Наконец настал момент, когда я ощутил, одновременно с падением и шумом новое чувство – я ощутил жар. И одновременно с этим понял, что обрел способность ощущать свое тело, принимать от него некие сигналы, обрабатывать их, осмысливать и оценивать. Я начал мыслить. Видимо это открытие так поразило меня, что я опять забылся. Но вновь придя в себя ощутил тот же жар своего тела, ощутил и плотный шум в ушах, но, странное дело, не ощутил никакого, уже привычного мне, падения. Плотная тьма была вокруг меня и я не мог пошевелить ни рукой ни ногой, не мог открыть глаз, не мог издать звука – но я знал, эти действия мне присущи, эти действия мне знакомы, а значит я живу. И снова покинуло меня сознание и начался полет, а потом сознание вернулось и полет кончился. Видимо подлетал я ко дну своей черной пропасти и цеплялся за какие-то торчащие по ее стенам коренья. Они не могли остановить силы и инерции моего падения, но как могли, придерживали и приостанавливали его, задержками этими и толчками вгоняя в меня жизнь.
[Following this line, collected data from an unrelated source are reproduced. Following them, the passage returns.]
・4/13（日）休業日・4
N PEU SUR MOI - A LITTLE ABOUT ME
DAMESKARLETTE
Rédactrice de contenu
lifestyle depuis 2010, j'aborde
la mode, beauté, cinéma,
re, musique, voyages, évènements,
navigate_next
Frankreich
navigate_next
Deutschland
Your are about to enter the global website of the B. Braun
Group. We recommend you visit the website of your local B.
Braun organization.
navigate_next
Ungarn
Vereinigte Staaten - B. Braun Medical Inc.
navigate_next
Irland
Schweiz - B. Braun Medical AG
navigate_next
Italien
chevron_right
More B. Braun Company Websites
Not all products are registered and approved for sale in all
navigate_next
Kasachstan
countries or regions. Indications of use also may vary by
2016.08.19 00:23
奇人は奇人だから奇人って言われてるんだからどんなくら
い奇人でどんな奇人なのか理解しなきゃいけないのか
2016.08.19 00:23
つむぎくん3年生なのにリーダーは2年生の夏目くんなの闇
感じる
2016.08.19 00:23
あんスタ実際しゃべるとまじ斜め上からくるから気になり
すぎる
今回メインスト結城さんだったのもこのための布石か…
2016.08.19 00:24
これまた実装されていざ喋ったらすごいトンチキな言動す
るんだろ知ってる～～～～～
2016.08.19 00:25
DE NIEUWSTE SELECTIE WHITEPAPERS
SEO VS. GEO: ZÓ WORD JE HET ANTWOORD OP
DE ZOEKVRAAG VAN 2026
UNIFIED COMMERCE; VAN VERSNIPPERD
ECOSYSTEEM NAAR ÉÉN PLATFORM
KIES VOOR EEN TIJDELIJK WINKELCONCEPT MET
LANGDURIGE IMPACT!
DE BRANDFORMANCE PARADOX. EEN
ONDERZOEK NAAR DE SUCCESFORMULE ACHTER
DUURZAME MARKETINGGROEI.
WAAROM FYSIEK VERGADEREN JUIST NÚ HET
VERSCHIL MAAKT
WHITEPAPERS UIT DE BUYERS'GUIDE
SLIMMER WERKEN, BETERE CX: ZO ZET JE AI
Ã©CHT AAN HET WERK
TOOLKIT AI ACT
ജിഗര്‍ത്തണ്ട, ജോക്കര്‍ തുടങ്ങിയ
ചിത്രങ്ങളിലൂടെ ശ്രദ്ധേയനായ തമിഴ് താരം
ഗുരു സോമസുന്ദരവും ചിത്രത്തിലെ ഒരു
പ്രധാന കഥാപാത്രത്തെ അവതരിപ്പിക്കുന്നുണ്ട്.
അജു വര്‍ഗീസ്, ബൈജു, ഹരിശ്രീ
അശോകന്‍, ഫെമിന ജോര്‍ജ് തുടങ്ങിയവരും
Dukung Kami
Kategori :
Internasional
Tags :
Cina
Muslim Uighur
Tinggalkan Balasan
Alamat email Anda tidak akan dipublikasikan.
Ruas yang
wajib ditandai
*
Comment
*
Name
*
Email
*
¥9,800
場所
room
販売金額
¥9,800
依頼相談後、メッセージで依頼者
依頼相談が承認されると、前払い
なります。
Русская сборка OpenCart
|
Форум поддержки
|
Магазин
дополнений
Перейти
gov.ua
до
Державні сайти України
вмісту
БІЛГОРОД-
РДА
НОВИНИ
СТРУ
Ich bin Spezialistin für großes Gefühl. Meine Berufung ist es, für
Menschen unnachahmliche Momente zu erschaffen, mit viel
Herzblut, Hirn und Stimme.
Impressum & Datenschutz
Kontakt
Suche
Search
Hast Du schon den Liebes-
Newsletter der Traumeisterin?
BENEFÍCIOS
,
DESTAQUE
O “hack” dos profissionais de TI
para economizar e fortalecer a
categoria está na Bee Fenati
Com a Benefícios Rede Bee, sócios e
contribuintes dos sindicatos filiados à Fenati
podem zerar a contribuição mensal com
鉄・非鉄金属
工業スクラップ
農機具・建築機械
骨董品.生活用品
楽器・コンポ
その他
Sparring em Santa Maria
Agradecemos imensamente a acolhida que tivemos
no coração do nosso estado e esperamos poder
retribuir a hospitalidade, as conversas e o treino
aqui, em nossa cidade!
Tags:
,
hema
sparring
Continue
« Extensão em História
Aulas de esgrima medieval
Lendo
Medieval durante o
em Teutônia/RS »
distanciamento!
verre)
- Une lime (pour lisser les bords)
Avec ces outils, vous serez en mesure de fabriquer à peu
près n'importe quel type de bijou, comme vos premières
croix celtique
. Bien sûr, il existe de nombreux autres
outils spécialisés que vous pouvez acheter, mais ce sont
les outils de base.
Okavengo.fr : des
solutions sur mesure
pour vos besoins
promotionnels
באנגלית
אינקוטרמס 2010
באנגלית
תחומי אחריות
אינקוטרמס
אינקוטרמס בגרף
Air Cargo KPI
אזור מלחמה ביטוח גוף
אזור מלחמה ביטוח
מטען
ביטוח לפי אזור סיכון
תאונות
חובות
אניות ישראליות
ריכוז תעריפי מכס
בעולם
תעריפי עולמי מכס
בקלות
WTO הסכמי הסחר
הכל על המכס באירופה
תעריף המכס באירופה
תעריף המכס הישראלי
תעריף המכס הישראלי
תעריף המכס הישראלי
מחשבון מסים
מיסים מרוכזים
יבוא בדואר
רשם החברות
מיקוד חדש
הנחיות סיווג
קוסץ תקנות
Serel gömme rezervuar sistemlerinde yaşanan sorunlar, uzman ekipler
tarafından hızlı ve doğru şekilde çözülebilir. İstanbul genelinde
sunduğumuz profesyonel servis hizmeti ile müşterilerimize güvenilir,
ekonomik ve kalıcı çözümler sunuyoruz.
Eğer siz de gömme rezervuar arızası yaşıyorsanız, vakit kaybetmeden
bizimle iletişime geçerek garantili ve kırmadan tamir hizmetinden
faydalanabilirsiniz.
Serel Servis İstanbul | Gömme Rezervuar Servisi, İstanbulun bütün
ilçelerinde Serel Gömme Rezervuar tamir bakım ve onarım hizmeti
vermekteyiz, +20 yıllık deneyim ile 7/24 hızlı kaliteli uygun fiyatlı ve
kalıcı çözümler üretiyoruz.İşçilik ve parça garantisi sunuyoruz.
Теперь я жил. Я был слаб и немощен, но жил. Радость от этого переполняла меня и не было кроме радости никаких других чувств. Точнее были, но несравнимые, рядом не стоящие, да даже и не рядом, а и за версту. И эта радость наполняла меня как наполняет ветер сникший парус, и гнала, гнала мой хрупкий чёлн дальше и дальше, гнала к берегу под названием жизнь.